[Data excerpts]
════════

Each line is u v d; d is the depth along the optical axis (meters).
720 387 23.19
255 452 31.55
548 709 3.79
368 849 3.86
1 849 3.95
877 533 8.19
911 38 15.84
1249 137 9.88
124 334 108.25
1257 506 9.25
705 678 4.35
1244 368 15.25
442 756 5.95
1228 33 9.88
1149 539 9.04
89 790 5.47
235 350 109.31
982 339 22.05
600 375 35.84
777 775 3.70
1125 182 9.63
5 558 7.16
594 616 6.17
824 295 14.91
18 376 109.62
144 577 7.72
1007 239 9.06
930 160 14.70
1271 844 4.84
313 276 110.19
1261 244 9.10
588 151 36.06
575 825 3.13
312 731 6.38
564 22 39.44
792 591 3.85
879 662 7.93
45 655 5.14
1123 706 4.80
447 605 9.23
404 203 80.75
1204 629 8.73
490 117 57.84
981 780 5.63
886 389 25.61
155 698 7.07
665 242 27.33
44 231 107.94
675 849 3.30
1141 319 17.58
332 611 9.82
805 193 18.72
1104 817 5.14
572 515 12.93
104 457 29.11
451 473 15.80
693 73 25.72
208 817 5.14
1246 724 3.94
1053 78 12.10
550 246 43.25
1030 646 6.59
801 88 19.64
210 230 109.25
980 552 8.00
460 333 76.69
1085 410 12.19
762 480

════════

[Work item]
From the line holding "1244 368 15.25" to the line holding "1141 319 17.58", inclusive, restate each line above exactly as written.

[Exercise response]
1244 368 15.25
442 756 5.95
1228 33 9.88
1149 539 9.04
89 790 5.47
235 350 109.31
982 339 22.05
600 375 35.84
777 775 3.70
1125 182 9.63
5 558 7.16
594 616 6.17
824 295 14.91
18 376 109.62
144 577 7.72
1007 239 9.06
930 160 14.70
1271 844 4.84
313 276 110.19
1261 244 9.10
588 151 36.06
575 825 3.13
312 731 6.38
564 22 39.44
792 591 3.85
879 662 7.93
45 655 5.14
1123 706 4.80
447 605 9.23
404 203 80.75
1204 629 8.73
490 117 57.84
981 780 5.63
886 389 25.61
155 698 7.07
665 242 27.33
44 231 107.94
675 849 3.30
1141 319 17.58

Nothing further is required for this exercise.